What to do => Copy out the text read from each of the rows below, line for line and without changes. Leave the pictures out of your answer.

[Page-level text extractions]
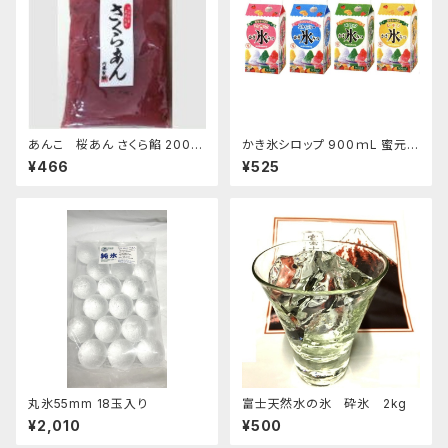
あんこ 桜あん さくら餡 200ｇ
かき氷シロップ 900ｍL 蜜元研
老舗 あんこ屋のこだわり餡【ク
究所製
¥466
¥525
リックポスト便】
丸氷55mm 18玉入り
富士天然水の氷 砕氷 2kg
¥2,010
¥500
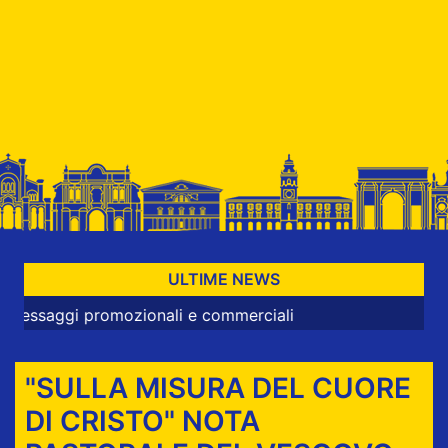
ULTIME NEWS
gi promozionali e commerciali
"SULLA MISURA DEL CUORE
DI CRISTO" NOTA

Solution to this exercise =>
あんこ 桜あん さくら餡 200ｇ
かき氷シロップ 900ｍL 蜜元研
老舗 あんこ屋のこだわり餡【ク
究所製
¥466
¥525
リックポスト便】
丸氷55mm 18玉入り
富士天然水の氷 砕氷 2kg
¥2,010
¥500
ULTIME NEWS
gi promozionali e commerciali
"SULLA MISURA DEL CUORE
DI CRISTO" NOTA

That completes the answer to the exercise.